カテゴリー: 東・中央ヨーロッパ, ロシア, 人権, 労働, 市民メディア, 政治, 民族/人種, 移住と移民, 行政, RuNet Echo

(記事中のリンク先はすべてロシア語のページです)
7月の終わり、モスクワ州の知事代理は、エゴリエフスク市近くのかつての軍事基地における違法移民のための短期収容所の設立を提案した [1]。建物を再利用するために掛かる改修費用は、2億ルーブル(600万ドル以上)と見積もられている。もちろん、現地住民はその案に対して快く思っていないので、区長であるミハイル・ラヴロフを促して9月22日に行われる住民投票でエゴリエフスク地区に収容所を設置するか否か決めるべきだと提案させた。

ラヴロフ区長は、個人的には提案された短期収容所に反対である [2]と語る一方、この問題における有権者の考えを判断するためにオンラインでの投票を支持している。地区政府のホームページはすぐに是非調査 [3]を開始し、住民にたずねた。「エゴリエフスク地区に違法移民のための特別な収容所を設置することに賛成ですか?」と。

A scene from inside one of Moscow's recent makeshift illegal immigrant detention centers, 2 August 2013, screen capture from YouTube. [4]

2013年8月2日当時のモスクワの一時的な違法移民収容所の一つの内部の写真(YouTubeより)
########################################
問題:
A – 本文の次の文を英語に訳せ。「建物を再利用するために掛かる改修費用は、2億ルーブル(600万ドル以上)と見積もられている。」
B – 本文をもとに次の問いに答えよ。
(i) 収容所の設置場所として提案されたのはどこか。
(ii) 住民投票は何月何日に行われるか。
(iii) ラヴロフ区長は、提案された短期収容所に個人的にはどういう立場をとっているか。
########################################
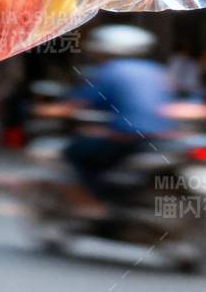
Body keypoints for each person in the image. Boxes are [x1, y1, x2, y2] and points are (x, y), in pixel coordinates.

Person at [62, 25, 171, 204]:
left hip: (126, 136)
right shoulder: (156, 71)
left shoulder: (110, 71)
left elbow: (79, 103)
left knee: (74, 152)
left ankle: (92, 205)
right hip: (160, 137)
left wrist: (45, 109)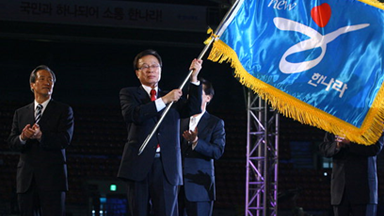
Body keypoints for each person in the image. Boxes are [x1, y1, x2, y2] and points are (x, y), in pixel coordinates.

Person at [117, 49, 203, 216]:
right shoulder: (129, 93)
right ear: (137, 73)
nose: (151, 70)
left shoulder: (172, 97)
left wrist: (194, 78)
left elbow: (193, 108)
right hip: (138, 164)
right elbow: (134, 114)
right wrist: (164, 100)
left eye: (155, 66)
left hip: (167, 166)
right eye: (145, 67)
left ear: (161, 70)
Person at [7, 65, 74, 216]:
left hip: (53, 180)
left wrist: (41, 136)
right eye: (42, 79)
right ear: (32, 85)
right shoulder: (20, 113)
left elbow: (65, 140)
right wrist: (23, 137)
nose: (47, 82)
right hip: (26, 181)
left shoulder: (64, 110)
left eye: (50, 80)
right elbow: (12, 142)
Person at [178, 78, 226, 216]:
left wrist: (196, 142)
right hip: (176, 187)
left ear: (208, 98)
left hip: (199, 189)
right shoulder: (180, 121)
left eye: (197, 93)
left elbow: (217, 151)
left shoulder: (215, 123)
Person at [319, 132, 383, 216]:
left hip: (363, 189)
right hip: (340, 191)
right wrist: (337, 145)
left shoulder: (373, 123)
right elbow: (324, 149)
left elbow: (374, 148)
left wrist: (350, 143)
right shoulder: (334, 125)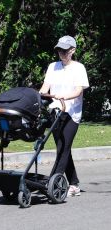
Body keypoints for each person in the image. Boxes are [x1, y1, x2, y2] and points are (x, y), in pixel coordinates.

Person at [39, 35, 89, 197]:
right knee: (62, 148)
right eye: (59, 50)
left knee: (64, 147)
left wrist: (64, 97)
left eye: (65, 50)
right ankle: (74, 184)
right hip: (56, 111)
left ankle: (53, 181)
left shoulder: (79, 68)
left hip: (71, 113)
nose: (61, 53)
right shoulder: (53, 66)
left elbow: (78, 90)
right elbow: (44, 88)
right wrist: (40, 95)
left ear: (72, 50)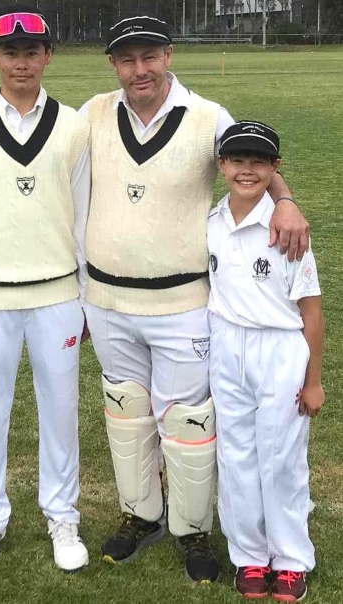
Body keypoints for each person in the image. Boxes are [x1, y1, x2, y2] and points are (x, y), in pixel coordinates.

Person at [80, 16, 310, 583]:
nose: (141, 70)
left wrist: (286, 202)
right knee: (128, 414)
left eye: (150, 56)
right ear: (114, 65)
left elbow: (251, 159)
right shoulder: (91, 114)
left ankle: (191, 529)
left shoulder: (208, 117)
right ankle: (142, 516)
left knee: (185, 421)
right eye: (128, 60)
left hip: (182, 301)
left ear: (168, 55)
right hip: (106, 299)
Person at [0, 5, 91, 573]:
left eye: (32, 51)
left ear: (48, 56)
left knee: (60, 411)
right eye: (11, 52)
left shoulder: (75, 125)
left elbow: (80, 219)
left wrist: (83, 295)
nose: (21, 62)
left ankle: (62, 514)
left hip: (57, 294)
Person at [207, 121, 324, 600]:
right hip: (226, 346)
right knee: (235, 455)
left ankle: (291, 557)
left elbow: (311, 311)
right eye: (237, 160)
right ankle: (250, 555)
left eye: (259, 161)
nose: (247, 170)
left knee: (279, 458)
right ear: (222, 166)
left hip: (278, 347)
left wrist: (313, 381)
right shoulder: (213, 221)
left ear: (275, 168)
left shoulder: (287, 229)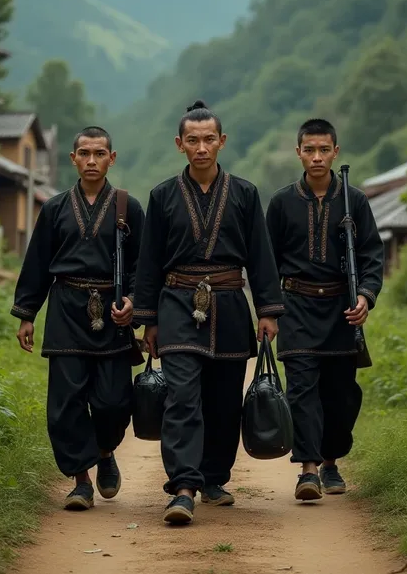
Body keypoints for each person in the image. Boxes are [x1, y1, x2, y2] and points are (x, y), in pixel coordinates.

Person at [133, 100, 284, 525]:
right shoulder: (163, 196)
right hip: (178, 302)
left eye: (209, 140)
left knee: (223, 400)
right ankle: (183, 485)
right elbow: (149, 262)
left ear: (222, 141)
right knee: (182, 397)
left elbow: (260, 256)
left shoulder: (245, 193)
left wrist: (268, 311)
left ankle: (214, 477)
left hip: (231, 304)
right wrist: (150, 320)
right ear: (180, 144)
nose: (202, 148)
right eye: (193, 140)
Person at [10, 126, 145, 511]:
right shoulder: (54, 208)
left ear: (111, 158)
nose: (91, 160)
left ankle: (105, 452)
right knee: (66, 403)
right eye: (83, 153)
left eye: (99, 153)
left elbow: (141, 265)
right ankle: (82, 480)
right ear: (73, 159)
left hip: (114, 314)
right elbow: (37, 264)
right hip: (66, 310)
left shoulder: (127, 207)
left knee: (114, 402)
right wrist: (27, 314)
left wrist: (135, 301)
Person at [266, 118, 384, 501]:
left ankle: (331, 461)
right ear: (298, 152)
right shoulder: (282, 202)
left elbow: (371, 255)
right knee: (302, 390)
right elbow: (267, 260)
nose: (316, 157)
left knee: (340, 394)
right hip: (297, 306)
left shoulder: (356, 200)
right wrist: (268, 309)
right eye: (309, 149)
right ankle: (309, 469)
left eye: (324, 150)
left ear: (336, 152)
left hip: (341, 309)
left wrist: (365, 296)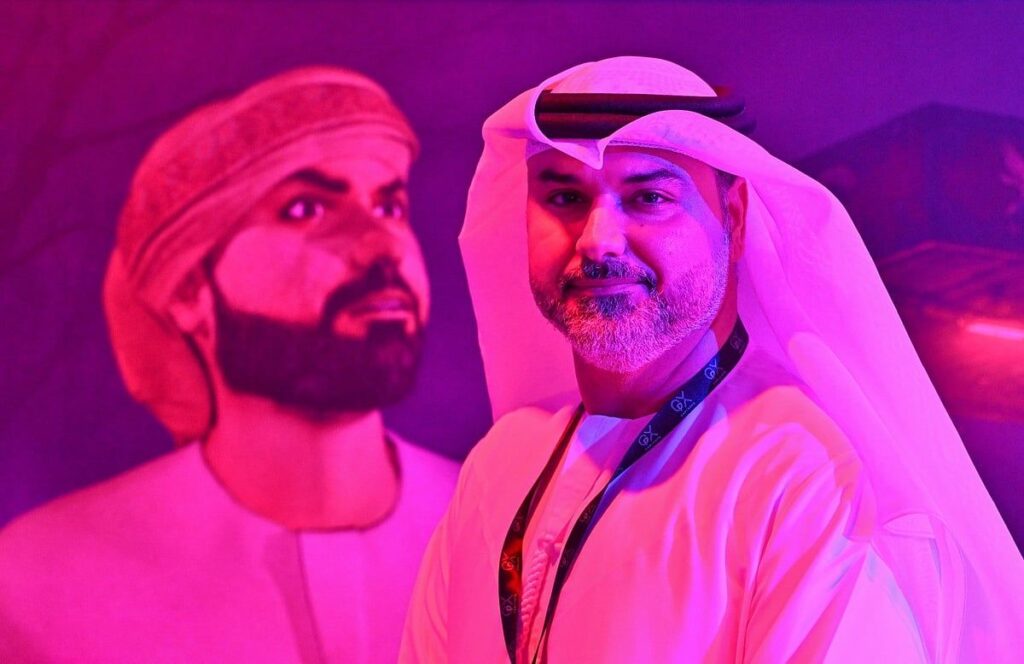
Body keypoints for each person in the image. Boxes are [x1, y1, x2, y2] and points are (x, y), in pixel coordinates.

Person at [401, 57, 1024, 662]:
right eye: (564, 197)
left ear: (734, 216)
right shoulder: (499, 464)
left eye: (648, 198)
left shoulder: (802, 468)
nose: (598, 240)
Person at [0, 66, 458, 663]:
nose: (381, 245)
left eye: (389, 206)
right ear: (189, 291)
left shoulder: (507, 526)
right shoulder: (42, 579)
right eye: (305, 210)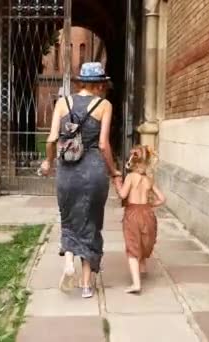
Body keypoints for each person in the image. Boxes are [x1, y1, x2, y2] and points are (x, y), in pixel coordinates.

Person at [40, 62, 121, 299]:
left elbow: (52, 138)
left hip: (67, 171)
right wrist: (114, 171)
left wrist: (49, 162)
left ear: (81, 82)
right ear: (101, 84)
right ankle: (86, 285)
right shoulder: (104, 105)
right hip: (94, 171)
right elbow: (104, 145)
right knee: (91, 222)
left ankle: (68, 263)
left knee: (68, 219)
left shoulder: (63, 103)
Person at [112, 145, 166, 294]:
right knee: (143, 241)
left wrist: (117, 183)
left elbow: (123, 195)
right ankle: (142, 268)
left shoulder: (130, 177)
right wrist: (150, 205)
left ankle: (136, 284)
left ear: (133, 162)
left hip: (133, 213)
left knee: (132, 247)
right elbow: (162, 199)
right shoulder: (148, 180)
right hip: (147, 213)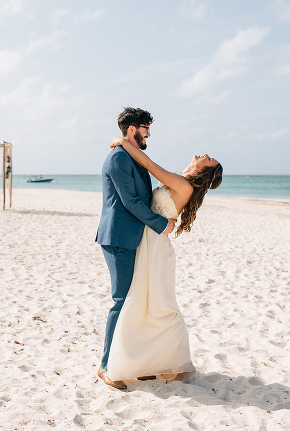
########################################
解答:
A – The cost of renovating the buildings for reuse is estimated at 200 million rubles (more than 6 million dollars).

B –
(i) エゴリエフスク市近くのかつての軍事基地
(ii) 9月22日
(iii) 反対である